Finding novel antibiotics targeting Gram-negative bacteria
Gram-negative bacteria are difficult to target due to the major distinguishable feature with their Gram-positive counterparts: the (extra) outer membrane (OM) within their cell envelope structure. The Gram-negative outer membrane acts as a formidable permeability barrier for antibiotic compounds and is the main reason why infections caused by Gram-negative bacteria are much more difficult to treat than those caused by Gram-positive bacteria. The outer membrane directly interacts with the external environment, and is essential for bacterial viability, thus the outer membrane itself and its biogenesis are interesting targets for antibiotic development.
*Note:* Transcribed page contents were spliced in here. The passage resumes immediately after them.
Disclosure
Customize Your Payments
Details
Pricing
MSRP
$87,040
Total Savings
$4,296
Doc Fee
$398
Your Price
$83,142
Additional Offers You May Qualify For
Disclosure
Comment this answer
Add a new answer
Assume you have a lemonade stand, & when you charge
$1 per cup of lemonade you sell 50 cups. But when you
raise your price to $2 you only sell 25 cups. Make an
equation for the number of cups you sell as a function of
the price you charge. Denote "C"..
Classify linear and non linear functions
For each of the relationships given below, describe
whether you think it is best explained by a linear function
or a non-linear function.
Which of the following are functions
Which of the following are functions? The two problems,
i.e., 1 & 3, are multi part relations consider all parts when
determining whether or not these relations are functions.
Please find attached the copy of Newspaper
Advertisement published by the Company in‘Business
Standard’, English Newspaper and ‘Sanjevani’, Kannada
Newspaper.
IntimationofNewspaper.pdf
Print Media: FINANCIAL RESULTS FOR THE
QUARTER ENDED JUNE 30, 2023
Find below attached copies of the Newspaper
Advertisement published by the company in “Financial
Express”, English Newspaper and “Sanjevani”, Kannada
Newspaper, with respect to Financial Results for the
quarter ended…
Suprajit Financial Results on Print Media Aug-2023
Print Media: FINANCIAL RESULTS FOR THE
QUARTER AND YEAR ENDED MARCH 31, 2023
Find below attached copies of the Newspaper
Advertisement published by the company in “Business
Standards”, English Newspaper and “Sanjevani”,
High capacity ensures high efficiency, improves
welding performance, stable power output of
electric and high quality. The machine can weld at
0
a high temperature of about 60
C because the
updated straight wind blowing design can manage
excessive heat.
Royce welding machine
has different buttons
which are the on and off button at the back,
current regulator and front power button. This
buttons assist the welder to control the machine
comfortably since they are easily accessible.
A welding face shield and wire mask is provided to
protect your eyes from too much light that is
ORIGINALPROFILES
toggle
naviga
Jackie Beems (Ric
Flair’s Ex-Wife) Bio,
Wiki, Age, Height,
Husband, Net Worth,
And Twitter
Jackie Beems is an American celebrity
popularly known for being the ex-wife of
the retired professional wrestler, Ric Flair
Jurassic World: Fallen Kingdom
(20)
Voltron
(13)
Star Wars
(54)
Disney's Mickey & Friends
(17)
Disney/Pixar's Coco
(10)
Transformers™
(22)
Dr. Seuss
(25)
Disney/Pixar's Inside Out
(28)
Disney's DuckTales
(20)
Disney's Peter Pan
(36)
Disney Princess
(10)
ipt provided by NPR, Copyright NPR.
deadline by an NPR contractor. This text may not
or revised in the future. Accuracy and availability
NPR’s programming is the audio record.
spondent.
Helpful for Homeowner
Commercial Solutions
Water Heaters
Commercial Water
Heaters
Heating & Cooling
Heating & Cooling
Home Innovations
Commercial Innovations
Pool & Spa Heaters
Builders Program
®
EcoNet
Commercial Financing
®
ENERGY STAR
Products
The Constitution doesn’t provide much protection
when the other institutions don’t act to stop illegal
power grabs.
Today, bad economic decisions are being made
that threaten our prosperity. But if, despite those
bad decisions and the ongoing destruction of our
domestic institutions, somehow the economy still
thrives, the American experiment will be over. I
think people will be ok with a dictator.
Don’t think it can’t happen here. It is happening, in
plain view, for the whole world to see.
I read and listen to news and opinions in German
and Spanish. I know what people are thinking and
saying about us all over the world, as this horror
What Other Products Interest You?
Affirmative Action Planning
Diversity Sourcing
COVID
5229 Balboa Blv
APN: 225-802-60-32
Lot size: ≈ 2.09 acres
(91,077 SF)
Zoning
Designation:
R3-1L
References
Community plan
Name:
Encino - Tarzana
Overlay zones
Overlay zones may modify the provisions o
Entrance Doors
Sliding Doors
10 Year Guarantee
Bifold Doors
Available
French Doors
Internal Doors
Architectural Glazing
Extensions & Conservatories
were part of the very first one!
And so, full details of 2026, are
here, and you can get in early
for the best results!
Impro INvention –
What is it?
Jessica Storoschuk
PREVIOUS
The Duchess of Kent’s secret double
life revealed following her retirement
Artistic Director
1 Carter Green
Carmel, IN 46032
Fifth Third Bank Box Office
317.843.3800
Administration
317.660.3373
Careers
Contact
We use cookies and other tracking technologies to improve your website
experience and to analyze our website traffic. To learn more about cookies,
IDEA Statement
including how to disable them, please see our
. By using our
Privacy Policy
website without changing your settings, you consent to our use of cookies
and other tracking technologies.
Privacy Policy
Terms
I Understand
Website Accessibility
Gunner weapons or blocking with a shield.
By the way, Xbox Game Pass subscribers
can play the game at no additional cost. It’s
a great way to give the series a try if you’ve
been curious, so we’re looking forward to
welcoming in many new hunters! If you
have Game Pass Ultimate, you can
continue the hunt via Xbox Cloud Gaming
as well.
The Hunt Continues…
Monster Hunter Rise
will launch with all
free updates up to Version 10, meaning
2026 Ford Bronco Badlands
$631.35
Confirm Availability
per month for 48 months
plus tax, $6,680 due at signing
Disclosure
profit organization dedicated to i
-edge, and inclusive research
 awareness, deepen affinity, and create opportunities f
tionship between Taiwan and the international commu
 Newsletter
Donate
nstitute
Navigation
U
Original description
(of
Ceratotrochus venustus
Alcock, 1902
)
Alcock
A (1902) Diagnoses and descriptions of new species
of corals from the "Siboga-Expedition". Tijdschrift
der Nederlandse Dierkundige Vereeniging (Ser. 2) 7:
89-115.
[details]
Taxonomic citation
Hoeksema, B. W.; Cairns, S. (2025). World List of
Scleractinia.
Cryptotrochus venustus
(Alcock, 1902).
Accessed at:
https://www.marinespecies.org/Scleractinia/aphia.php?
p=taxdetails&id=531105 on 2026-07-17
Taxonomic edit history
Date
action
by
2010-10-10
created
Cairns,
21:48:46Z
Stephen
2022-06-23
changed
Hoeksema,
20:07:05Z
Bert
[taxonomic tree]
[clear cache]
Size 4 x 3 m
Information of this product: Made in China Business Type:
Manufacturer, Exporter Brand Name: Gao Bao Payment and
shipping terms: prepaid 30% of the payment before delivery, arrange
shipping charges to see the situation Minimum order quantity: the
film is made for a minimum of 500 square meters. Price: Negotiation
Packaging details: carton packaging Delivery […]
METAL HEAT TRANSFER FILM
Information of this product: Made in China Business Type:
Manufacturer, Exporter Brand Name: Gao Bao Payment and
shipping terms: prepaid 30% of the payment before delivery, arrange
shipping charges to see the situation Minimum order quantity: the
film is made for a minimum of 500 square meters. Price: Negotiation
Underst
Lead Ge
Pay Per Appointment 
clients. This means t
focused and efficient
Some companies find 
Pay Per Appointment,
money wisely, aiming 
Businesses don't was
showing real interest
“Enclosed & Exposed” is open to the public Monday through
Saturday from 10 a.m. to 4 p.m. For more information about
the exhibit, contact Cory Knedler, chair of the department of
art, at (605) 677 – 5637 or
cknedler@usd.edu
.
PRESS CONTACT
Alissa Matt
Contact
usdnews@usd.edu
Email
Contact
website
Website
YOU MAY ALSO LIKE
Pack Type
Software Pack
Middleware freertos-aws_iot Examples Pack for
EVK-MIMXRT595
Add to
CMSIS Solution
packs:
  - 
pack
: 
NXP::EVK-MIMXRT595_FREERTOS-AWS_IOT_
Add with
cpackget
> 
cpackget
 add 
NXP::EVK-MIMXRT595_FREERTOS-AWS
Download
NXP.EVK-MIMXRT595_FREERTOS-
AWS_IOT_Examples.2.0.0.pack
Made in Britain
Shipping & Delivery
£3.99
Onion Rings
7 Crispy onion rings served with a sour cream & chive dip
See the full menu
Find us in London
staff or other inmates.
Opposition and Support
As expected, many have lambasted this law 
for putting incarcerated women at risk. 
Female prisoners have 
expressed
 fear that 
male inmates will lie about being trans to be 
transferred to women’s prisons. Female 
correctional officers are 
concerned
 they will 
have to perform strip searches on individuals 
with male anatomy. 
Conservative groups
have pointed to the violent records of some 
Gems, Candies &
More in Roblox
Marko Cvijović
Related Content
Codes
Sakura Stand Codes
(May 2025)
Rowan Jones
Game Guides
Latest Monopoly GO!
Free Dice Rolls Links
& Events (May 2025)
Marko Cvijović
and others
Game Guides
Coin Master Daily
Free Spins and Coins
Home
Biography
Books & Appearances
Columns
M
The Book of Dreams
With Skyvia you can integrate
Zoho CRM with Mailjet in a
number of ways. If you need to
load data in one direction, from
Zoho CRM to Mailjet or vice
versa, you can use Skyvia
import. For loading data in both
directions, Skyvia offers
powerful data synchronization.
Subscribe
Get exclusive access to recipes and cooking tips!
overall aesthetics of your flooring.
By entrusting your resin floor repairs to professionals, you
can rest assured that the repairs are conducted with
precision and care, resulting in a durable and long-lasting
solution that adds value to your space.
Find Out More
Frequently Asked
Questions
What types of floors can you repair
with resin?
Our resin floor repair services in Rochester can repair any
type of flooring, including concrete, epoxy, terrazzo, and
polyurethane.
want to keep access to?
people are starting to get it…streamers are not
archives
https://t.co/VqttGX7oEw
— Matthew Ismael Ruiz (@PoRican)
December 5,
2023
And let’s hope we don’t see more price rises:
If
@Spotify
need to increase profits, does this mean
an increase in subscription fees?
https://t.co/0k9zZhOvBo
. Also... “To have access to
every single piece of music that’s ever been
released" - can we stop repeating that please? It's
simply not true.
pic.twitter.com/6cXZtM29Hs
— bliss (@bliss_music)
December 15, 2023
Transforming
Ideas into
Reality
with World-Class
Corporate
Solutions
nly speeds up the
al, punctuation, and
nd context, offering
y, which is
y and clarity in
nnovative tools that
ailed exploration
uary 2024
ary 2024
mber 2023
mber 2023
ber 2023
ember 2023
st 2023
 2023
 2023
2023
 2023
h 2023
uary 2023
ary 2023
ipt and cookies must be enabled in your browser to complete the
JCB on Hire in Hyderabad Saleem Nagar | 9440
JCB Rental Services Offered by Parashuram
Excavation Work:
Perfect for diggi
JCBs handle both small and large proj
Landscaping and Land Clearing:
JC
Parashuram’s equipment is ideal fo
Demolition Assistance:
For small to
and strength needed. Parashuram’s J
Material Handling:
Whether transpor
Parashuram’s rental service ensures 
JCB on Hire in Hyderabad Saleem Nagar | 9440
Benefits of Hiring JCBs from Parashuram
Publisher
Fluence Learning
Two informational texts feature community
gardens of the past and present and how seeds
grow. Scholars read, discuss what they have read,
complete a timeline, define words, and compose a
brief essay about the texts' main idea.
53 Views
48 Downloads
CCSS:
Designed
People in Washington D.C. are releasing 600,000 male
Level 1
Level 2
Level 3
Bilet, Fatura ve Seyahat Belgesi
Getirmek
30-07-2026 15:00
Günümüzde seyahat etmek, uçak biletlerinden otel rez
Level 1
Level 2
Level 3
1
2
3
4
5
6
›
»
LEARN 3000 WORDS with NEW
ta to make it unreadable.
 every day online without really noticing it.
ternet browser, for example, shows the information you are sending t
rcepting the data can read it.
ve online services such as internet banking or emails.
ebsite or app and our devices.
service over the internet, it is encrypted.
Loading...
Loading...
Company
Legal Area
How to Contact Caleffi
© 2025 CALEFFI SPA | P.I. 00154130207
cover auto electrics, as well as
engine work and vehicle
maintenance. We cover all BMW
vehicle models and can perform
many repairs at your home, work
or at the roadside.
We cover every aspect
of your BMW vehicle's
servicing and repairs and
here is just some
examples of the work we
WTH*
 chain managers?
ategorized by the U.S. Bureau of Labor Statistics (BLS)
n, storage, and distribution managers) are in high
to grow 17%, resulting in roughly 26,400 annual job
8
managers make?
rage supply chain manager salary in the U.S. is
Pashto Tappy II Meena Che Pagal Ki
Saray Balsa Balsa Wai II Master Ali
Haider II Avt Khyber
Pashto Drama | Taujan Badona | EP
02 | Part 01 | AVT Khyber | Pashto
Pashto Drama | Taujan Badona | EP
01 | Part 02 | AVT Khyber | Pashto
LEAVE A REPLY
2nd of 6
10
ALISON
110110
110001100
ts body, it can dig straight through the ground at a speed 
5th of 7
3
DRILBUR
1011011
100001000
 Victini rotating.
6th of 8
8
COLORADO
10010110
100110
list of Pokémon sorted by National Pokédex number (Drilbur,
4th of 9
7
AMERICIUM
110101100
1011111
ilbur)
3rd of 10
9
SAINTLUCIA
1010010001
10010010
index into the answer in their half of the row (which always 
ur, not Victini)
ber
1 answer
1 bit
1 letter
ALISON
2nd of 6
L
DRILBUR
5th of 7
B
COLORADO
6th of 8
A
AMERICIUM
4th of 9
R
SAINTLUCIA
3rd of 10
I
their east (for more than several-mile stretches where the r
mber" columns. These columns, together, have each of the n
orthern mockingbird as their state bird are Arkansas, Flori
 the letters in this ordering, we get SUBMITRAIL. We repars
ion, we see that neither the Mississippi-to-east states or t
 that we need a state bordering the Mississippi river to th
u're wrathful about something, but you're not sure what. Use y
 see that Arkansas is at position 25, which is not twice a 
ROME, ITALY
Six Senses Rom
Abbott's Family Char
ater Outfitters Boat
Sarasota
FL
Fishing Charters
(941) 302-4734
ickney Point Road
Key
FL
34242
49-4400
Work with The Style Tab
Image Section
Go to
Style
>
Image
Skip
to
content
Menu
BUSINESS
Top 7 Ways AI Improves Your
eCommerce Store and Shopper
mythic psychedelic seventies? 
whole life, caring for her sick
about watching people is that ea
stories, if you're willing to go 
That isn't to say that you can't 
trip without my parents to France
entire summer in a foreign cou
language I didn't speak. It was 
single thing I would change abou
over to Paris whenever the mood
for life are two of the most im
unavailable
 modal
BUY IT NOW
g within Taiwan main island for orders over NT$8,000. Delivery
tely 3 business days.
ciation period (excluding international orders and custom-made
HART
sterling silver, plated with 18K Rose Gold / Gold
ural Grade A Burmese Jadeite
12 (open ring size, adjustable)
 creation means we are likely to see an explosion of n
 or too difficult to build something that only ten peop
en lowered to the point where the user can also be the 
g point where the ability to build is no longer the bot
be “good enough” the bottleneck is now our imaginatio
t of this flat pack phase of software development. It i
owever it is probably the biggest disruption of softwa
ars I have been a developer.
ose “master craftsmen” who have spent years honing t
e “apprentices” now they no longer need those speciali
In order to identify novel antibiotics we are developing HT-capable whole-cell based screening assays that are designed to identify antibacterial compounds that act specifically on the outer membrane and/or the biogenesis pathways of its essential and characteristic constituents, i.e. the lipoproteins, the outer membrane proteins (OMPs) and lipopolysaccharides (LPS).
Lipid II targeting antibiotics
The essential cell wall precursor lipid II is a very interesting target for antibiotic development. In collaboration with the Fungal Biodiversity Centre (CBS) of the KNAW, we are screening fungal extracts for novel antibiotics that act on Lipid II.